Q-Notes’ drag columnist Miss Della was equally effusive about Lambert’s “old school” skill as a performer.
“She was so glamorous,” said Miss Della. “She was an amazing entertainer. I always loved to see her dance. She was sexually provocative and she was primal and intense. There’s a reason she was known as ‘The Sex Kitten of the South.’
“This is going to be a huge loss to our community because she was so visible. When I thought of Charlotte I thought her name. We haven’t known a loss like this since Toni Lenore. Tracy was an icon for the Queen City.”
The affection Lambert inspired was obvious at the Oct. 17 visitation service — 1,000 people from across the region came to pay their respects during the three-hour viewing.
Wilds was overwhelmed by the outpouring. “On behalf of all the staff in the Scorpio/Chasers family, I want the public to know how much we have appreciated the response from the community. I was bowled over. The flowers and calls are phenomenal — I’ve never seen anything like it.”
Lambert’s following was widespread because he captured titles in Charlotte and in many surrounding cities, counties and states. In addition to being Miss Scorpio Emeritus, he was also Miss N.C. America in 1995, Miss Oleen’s, Miss Charlotte America, Miss Charlotte U.S.ofA., Miss Buncombe County, Miss East Coast, Miss Southern Coast and Miss W.Va. America.

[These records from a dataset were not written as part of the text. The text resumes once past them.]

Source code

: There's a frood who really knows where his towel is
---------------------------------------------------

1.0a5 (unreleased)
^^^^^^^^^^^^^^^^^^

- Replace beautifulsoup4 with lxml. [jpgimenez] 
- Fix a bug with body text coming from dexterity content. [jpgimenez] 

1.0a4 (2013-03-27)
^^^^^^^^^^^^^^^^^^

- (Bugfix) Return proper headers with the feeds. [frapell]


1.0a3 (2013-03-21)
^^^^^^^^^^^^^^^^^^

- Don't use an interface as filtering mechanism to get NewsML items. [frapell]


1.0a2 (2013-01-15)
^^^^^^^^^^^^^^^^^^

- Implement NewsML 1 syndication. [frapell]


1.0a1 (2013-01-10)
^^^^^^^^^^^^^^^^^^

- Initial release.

According to Tiffany Storm, another Scorpio entertainer, Lambert competed at Miss Gay America five times, placed at least once and received the prestigious Lady Barbara Award. Storm also said Lambert is the reigning Miss Hairspray in Asheville, N.C.
“Tracy was all about pageantry,” said Miss Della. “It’s important to our community. We need public validation and the people who participate in these events foster creativity and self-confidence. This is entertainment. It’s spectacle. After you saw a Tracy Morgan show you left feeling like you’d really seen something special.”
Although Lambert is gone, he planted seeds in the community that will blossom for another generation to enjoy. For this and more, the memories of his life and career are destined to endure.
“No one can ever replace Tracy Morgan; you cannot fill her shoes,” said Wilds. “However, there are up-and-coming performers who were inspired by her. We’ll reap the benefit of the performers she nurtured and inspired. In that way, her legacy will live on.”
Lambert is survived by his mother, Jewel Haigler Harris of Charlotte; his father, Cleades E. Lambert of Mt. Holly; and his brother and sister-in-law, Carl and Kelly Lambert of Charlotte. Memorials may be made to the House of Mercy, Attn: Stan Patterson, 701 Mercy Dr., Belmont, NC 28012. Condolences may be left for the family at www.woodlawnfuneral.com.